Fast phylogeny reconstruction through learning of ancestral sequences

Given natural limitations on the length DNA sequences, designing phylogenetic reconstruction methods which are reliable under limited information is a crucial endeavor. There have been two approaches to this problem: reconstructing partial but reliable information about the tree (\cite{Mo07, DMR08,DHJ06,GMS08}), and reaching "deeper" in the tree through reconstruction of ancestral sequences.

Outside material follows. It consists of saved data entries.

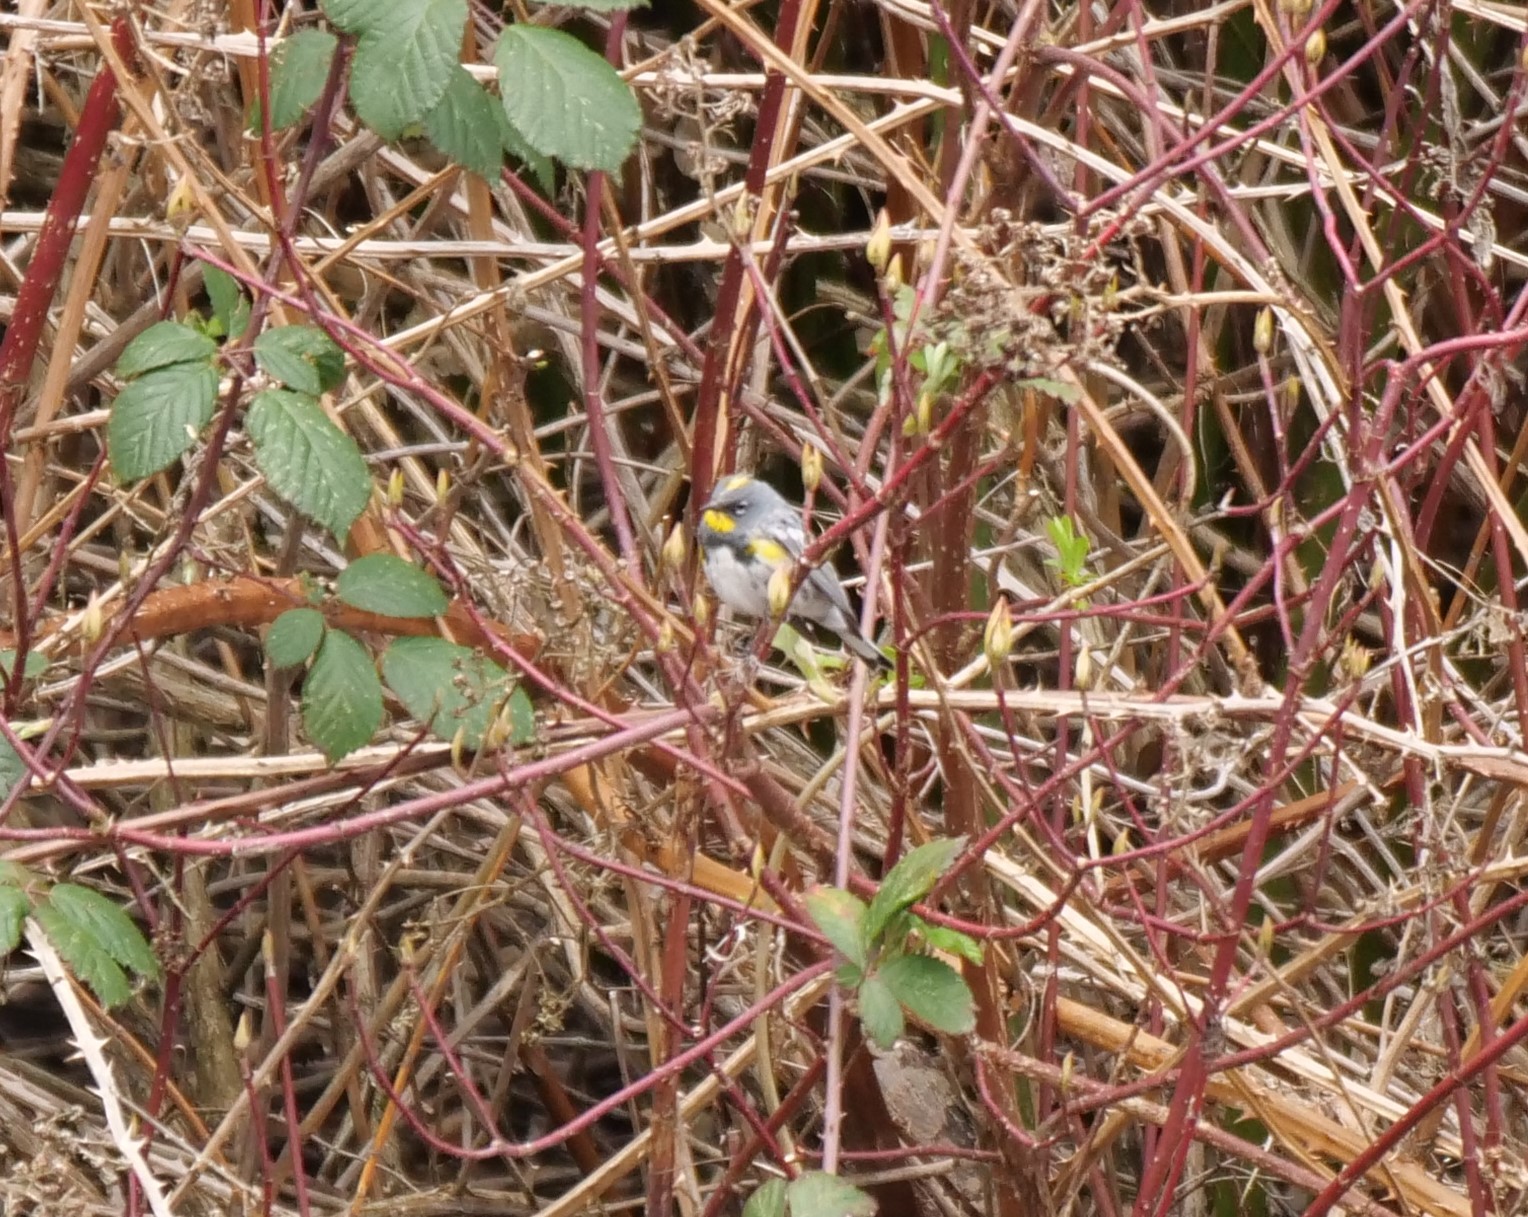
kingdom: Animalia
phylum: Chordata
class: Aves
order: Passeriformes
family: Parulidae
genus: Setophaga
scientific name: Setophaga coronata
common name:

In the latter category, \cite{DMR06} settled an important conjecture of M.Steel, showing that, under the CFN model of evolution, all trees on $n$ leaves with edge lengths bounded by the Ising model phase transition can be recovered with high probability from genomes of length $O(\log n)$ with a polynomial time algorithm. Their methods had a running time of $O(n^{10})$. Here we enhance our methods from \cite{DHJ06} with the learning of ancestral sequences and provide an algorithm for reconstructing a sub-forest of the tree which is reliable given available data, without requiring a-priori known bounds on the edge lengths of the tree. Our methods are based on an intuitive minimum spanning tree approach and run in $O(n^3)$ time. For the case of full reconstruction of trees with edges under the phase transition, we maintain the same sequence length requirements as \cite{DMR06}, despite the considerably faster running time.